*Cristiane Lisita
A
indumentária estudantil em Portugal nos seus primórdios foi caracterizada pela
influência dos clérigos. Desde o século
XVI a veste representava um certificado honroso entre a categoria. Os demais alunos
buscavam estar de forma assemelhada àqueles, cujas fardagens se desdobravam até
o chão, tentando evitar olhares atentos. A batina, de cor negra, englobava a capa e a
túnica, transmitindo a abnegação ou altruísmo, a morte para o orbe terrestre. A
roupagem teria se consistido em legado que fora disseminado entre os estudantes,
conforme acontecia em Coimbra, desde 1718, lembrando que essa Universidade se
fixou definitivamente no local, em 1537.
Juízos
da Revolução Francesa e Iluminismo, no século XVIII, concebem, todavia, uma
espécie de movimento anticlerical, se manifestando na época pombalina, quando
da reforma da Universidade, em 1772. O liberalismo impregnou uma faceta mais leve
ao traje, induzindo a capa a um ideário de magia e heroísmo, não almejando os
próprios alunos abdicar de seu uso. Em 1907 tentou-se abolir as capas na
universidade, tendo-a como um dos motivos das greves estudantis, como se ela
criasse no inconsciente daqueles maiores poderes. A publicação
do Decreto nº 10.290/1924, procedeu na nacionalização da capa e batina nas
escolas e ensino superior como Traje Nacional do Estudante Português, claro,
que com as devidas adequações.
Todos
os anos, centenas e centenas dos Capa Negra se alçam em voo se desprendendo das
fitas coloridas das praxes, dos anos investidos no banco da faculdade, entre
lembranças dos dias, dos meses, dos anos em que se fazia necessário estar longe da
família encravada numa aldeia distante, ou quiçá de um momento em que um almoço ou jantar se teria
suprimido, pois o dinheiro não fora
suficiente. Mas também se lembrarão dos instantes em que compartilharam um
quarto com o amigo, que lhe estendera a mão no ombro quando preciso. Recordar-se-ão,
ainda, das noites não dormidas, do fado em regozijo em cada canto, em cada
serenata e das malas carregando sonhos, algumas poucas roupas, entre o trem da
estação e os sapatos avelhantados em direção aos becos.
Todos
os anos, centenas e centenas dos Capa Negra
se alçam em voo nas mantilhas passadas tantas vezes de geração em geração,
puídas pelo tempo, arquivando histórias e memórias, imbuídas de incontáveis
significados. A capa há de permanecer íntegra. Seus possuidores também. A
Queima das Fitas terá emancipado os calouros e marcado o fenecimento de uma
etapa estudantil para os veteranos. O voo dos
Capa Negra estará sempre no imaginário lusitano. Muito além das façanhas
do Batman, os Capa Negra voejam para um mercado de trabalho ínfimo e têm a
missão heroica de combater e afugentar os curingas que ambicionam a todo custo aniquilar a venerável
Golden City.
*Cristiane
Lisita é jornalista, advogada e escritora.

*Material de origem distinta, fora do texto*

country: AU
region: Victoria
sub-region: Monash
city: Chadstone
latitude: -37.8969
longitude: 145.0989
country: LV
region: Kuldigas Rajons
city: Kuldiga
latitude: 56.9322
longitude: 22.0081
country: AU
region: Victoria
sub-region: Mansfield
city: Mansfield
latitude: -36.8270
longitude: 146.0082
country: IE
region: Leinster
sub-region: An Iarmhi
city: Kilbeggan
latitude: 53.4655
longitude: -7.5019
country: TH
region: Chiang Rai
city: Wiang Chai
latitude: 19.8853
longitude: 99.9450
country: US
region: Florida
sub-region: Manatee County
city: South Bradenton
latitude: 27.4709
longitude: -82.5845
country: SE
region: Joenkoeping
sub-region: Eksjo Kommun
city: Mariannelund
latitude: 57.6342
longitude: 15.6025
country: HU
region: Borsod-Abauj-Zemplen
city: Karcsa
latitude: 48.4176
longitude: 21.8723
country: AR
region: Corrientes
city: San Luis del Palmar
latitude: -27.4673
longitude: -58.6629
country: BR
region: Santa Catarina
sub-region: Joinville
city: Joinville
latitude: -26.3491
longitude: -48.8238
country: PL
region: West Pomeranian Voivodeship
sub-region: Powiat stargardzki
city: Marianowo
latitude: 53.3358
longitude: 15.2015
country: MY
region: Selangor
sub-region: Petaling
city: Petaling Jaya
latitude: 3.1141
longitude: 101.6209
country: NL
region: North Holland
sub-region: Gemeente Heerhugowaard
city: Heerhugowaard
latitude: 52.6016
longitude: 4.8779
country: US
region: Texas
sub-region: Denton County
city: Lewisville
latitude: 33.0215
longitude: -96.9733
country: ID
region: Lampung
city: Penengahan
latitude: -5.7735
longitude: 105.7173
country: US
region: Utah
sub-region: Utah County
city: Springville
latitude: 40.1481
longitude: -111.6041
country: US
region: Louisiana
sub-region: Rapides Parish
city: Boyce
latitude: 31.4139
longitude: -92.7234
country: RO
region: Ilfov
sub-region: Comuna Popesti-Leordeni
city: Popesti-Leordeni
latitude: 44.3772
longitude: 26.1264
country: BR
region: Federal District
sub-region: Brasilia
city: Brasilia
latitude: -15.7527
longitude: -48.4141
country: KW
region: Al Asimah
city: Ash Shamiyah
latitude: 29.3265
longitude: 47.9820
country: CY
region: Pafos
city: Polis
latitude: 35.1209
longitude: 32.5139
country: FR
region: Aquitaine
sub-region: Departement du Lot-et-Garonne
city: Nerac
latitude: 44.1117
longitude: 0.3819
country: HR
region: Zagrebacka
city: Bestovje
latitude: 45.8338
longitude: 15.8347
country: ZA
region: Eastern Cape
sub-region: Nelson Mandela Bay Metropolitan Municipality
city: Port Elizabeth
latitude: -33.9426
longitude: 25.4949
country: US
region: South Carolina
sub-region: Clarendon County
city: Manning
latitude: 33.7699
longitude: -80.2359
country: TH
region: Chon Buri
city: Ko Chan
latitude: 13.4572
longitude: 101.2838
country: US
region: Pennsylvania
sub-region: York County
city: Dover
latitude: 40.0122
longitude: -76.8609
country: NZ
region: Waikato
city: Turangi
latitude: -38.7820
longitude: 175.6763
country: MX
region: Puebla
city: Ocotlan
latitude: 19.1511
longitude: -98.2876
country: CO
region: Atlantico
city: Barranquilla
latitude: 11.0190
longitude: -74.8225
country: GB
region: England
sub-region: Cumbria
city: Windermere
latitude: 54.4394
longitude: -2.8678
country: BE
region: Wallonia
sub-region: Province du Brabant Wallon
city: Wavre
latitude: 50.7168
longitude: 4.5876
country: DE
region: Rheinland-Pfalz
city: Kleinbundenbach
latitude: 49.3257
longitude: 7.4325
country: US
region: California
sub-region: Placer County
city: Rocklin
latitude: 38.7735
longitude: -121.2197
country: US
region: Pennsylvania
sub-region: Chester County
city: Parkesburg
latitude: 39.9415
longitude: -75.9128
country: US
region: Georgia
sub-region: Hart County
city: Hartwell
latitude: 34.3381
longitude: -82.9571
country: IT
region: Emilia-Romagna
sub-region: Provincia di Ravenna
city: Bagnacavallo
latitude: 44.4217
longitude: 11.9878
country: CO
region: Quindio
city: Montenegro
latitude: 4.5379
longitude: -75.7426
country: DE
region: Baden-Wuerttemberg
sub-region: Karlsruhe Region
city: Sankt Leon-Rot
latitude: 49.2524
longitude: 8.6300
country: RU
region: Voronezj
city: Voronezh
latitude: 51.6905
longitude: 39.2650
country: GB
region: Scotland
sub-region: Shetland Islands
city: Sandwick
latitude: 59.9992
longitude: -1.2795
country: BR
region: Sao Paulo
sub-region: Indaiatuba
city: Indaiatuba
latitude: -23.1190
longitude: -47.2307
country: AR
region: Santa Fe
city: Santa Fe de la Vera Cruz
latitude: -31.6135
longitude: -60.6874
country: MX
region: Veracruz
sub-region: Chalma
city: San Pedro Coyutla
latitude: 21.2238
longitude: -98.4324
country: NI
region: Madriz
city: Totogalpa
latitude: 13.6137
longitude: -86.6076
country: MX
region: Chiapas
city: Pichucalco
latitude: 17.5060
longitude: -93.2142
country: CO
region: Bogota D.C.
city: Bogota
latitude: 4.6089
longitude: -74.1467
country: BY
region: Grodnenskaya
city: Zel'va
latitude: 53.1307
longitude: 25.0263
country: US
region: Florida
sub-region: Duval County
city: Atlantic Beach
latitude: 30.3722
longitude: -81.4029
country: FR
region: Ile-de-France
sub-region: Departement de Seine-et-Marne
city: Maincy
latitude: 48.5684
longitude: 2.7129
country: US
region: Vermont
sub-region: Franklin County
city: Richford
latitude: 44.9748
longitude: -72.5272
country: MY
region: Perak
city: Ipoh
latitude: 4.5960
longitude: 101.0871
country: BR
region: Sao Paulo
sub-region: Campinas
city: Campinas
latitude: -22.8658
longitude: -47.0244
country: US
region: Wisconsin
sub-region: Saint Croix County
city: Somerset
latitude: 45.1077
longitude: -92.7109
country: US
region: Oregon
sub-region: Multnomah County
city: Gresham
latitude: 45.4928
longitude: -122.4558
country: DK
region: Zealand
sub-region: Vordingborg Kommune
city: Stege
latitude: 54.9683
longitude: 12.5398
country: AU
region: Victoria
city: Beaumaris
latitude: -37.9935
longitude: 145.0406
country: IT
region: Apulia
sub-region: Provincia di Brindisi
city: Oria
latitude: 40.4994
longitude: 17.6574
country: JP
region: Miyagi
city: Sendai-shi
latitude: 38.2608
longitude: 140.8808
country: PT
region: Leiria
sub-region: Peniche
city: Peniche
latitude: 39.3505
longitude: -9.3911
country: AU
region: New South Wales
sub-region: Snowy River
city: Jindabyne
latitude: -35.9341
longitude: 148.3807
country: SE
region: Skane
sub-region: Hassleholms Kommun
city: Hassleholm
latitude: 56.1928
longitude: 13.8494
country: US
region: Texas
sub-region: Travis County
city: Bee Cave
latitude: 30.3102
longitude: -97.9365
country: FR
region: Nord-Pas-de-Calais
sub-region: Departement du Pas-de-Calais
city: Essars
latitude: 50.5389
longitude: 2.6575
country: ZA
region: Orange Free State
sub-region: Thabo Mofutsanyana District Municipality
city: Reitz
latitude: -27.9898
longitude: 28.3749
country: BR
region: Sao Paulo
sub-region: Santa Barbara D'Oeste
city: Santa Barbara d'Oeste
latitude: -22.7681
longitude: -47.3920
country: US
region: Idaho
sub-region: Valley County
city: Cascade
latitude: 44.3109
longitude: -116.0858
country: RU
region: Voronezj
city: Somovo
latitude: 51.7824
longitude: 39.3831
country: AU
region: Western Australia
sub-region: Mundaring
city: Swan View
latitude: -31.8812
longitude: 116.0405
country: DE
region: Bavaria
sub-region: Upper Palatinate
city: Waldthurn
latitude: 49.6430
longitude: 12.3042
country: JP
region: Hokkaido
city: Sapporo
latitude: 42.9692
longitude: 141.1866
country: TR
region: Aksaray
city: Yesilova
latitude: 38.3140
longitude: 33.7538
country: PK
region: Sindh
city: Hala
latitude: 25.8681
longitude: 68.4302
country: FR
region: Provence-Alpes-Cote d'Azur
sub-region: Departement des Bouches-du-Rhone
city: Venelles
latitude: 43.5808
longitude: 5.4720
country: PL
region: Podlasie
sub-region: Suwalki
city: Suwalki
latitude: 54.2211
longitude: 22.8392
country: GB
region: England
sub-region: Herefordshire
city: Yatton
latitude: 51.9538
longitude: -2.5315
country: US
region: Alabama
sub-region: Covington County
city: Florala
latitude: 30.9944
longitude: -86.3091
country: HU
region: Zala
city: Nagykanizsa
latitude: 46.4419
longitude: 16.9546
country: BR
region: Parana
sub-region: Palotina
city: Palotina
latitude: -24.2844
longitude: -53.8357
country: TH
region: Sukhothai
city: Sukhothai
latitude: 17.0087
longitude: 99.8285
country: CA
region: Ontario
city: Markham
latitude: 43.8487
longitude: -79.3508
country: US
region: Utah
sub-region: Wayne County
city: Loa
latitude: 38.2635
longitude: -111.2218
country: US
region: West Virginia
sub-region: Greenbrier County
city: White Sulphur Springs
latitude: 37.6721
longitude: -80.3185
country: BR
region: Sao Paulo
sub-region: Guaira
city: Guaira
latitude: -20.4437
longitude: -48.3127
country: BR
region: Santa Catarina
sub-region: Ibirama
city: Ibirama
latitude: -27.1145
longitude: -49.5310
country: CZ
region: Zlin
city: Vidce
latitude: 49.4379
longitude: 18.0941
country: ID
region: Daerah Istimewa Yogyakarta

PUBLICADO EM 19.MAIO.2014 NO DIÁRIO DE NOTÍCIAS.
A jornalista, escritora e advogada Cristiane Lisita trata o tema com todo o cuidado e é interessante trazê-lo à tona num momento que se discute e realizam praxes no meio universitário em diversos lugares do país. Quando escrevemos, muitas vezes, não reparamos que nos falta qualquer palavra ou outro elemento da escrita e, algumas vezes, por mais que voltemos a reler, lemos o que temos em mente e não precisamente o que escrevemos. Não querendo incomodar e esperando pela rectificação que não veio, chamo a atenção para o final do primeiro parágrafo, pois onde se lê Dom Dinis, deve ler-se Dom João III. Dom Dinis foi o fundador da Universidade, ao tempo denominada Estudo Geral, em 1290 e localizada em Lisboa, no Campo da Pedreira (bairro da Alfama) e em 1308 passou para a Alcáçova Real de Coimbra, onde existia uma capela dedicada a S. Miguel. O Estudo Geral voltou a Lisboa em 1338 e 1354 e a Coimbra entre 1354 e 1377. Fixou-se em Lisboa entre 1377 e 1537, assentando-se definitivamente em Coimbra a partir desta última data, por decreto real de D. João III, atendendo que Coimbra era mais adequada à reflexão e ao estudo. Espero que não me leve a mal esta pequena correcção, que apenas teve o intuito de rectificar um erro que, tenho a certeza, foi involuntário. Um abraço lusitano.